Lack of adequate HIV facilities and equipment

Mitchel Mataruse (38) was diagnosed with HIV eight years ago while living with her late husband in Mazoe and was placed on antiretroviral therapy treatment two years later. She was optimistic and was doing fairly well because of the availability of antiretroviral drugs and facilities at local health centres.

Christopher ruwodoHowever, since the widowed mother of four relocated to Gweru’s populous high density suburb of Mkoba, a dark cloud of pessimism overshadows her. For close on three years now, this home to 150 000 residents, has been hard hit by a critical shortage of HIV related resources like CD4 count machines and Viral load testing equipment.

A CD4 count machine is a test device that measures the number of CD4 T lymphocytes (CD4 cells). In people with HIV, it is essential in indicating how well the immune system is working.

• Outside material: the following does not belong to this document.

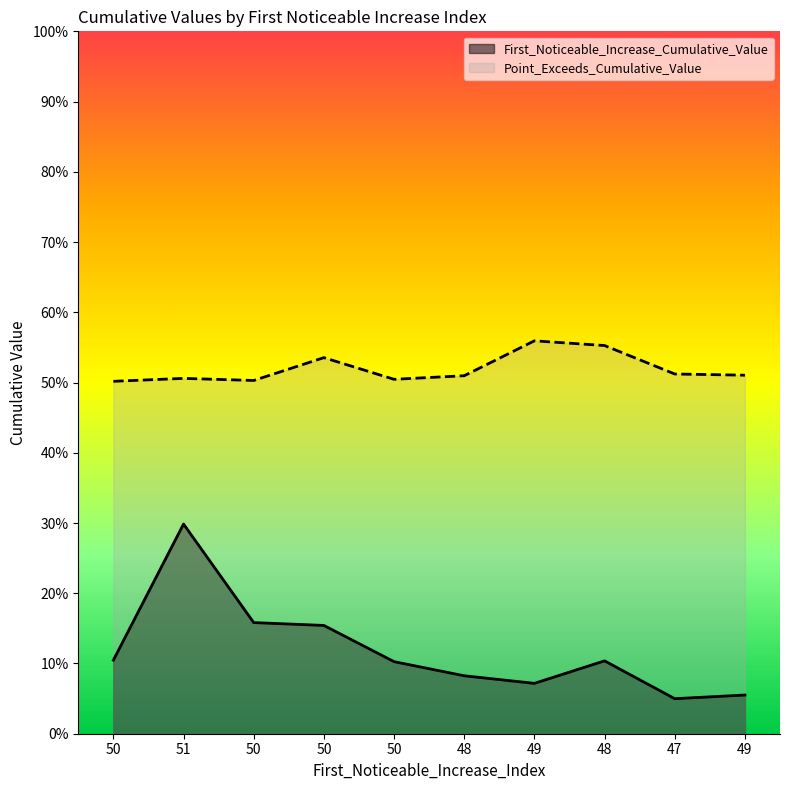

Which series changed the most between 50 and 49?

First_Noticeable_Increase_Cumulative_Value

Regular check ups help keep track of patient health and determine whether the virus has progressed or diminished. The viral load machine measures the number of HIV virus particles in a millilitre of blood. These particles are called ‘copies.’ A viral load test, particularly for HIV patients, helps provide information on health status and how well antiretroviral therapy is controlling the virus.

These services used to be accessible at the Mkoba clinic and Polyclinic, but the local authority reportedly failed to service and maintain equipment resulting in a break down. Since independence in 1980, the government has also failed to set up a single health facility in the area.

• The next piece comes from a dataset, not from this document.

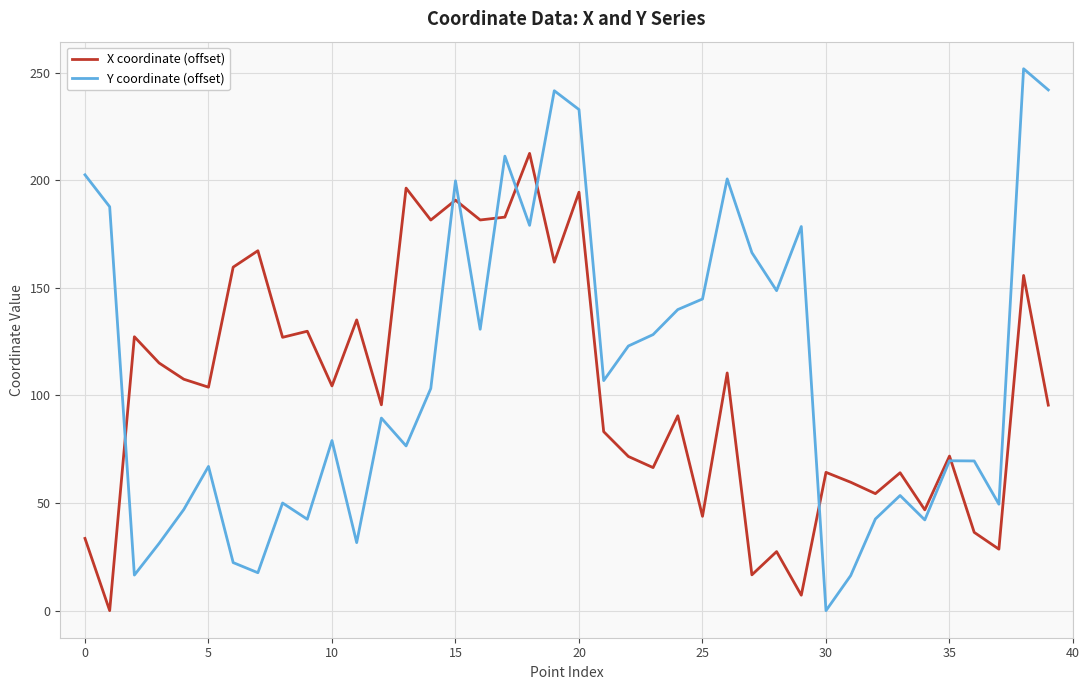

What is the maximum value for X coordinate (offset)?

212.5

In separate interviews, affected HIV patients in Mkoba expressed concern over their situation saying they are being referred to expensive private institutions or to Gweru General Hospital, outside the city centre on Shurugwi road.

“The problem is that we are poor people who cannot afford the services of private institutions. The council should provide equipment and facilities if they are serious about our plight. I now rue the day I relocated from Mazoe,” said Mataruse.

“On several occasions we have complained that we cannot even afford the cheapest fees charged by surgeries in town. We are told by local health practitioners to go to Gweru Hospital instead. However when we do, they refer us back to the community clinics because the hospital is a provincial referral centre. For too long now we have suffered because of the unavailability of services at local clinics,” said Tarisai Muvhundisi (41), a person living with HIV since 2011.

Hardlife Matarirano (31), another Mkoba resident living with HIV since 2008, said the absence of critical equipment in the suburb flies in the face of government’s insistence on improving health services.

His colleague who works at a grocery shop at Mkoba Six shopping centre, Godknows Mthombeni, (33) castigated the government for poor use of the Aids Levy fees collected from civil servants, saying the funds ought to be used to purchase equipment.